[Records from a collection]
────

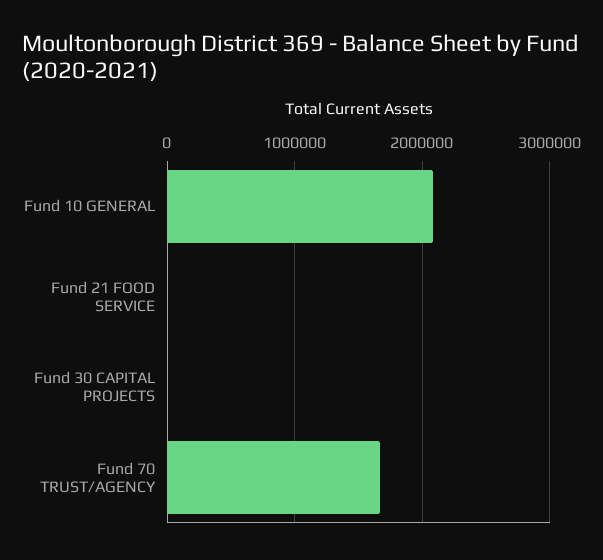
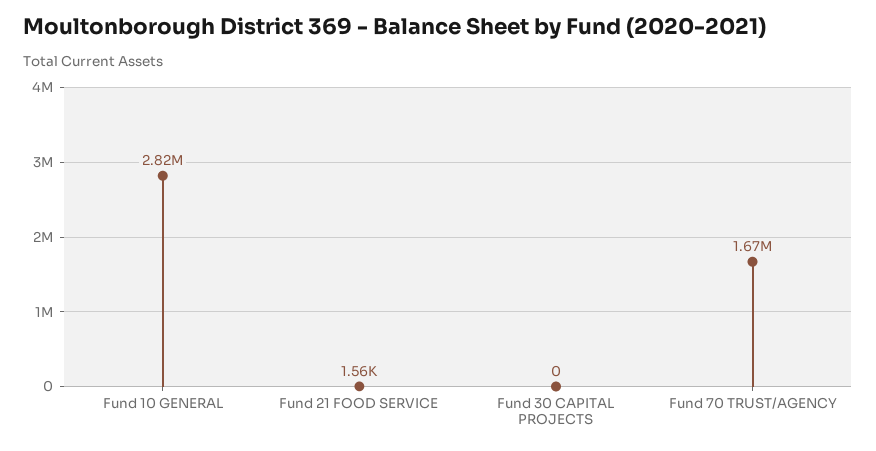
  {
-   "Fund 10 GENERAL": 2100000,
+   "Fund 10 GENERAL": 2820000,
    "Fund 21 FOOD SERVICE": 1560,
    "Fund 30 CAPITAL PROJECTS": 0,
    "Fund 70 TRUST/AGENCY": 1670000
  }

────

Action item >>
Once the pictures are set aside, restate the remaining data above exactly.

Result below >>
  {
-   "Fund 10 GENERAL": 2100000,
+   "Fund 10 GENERAL": 2820000,
    "Fund 21 FOOD SERVICE": 1560,
    "Fund 30 CAPITAL PROJECTS": 0,
    "Fund 70 TRUST/AGENCY": 1670000
  }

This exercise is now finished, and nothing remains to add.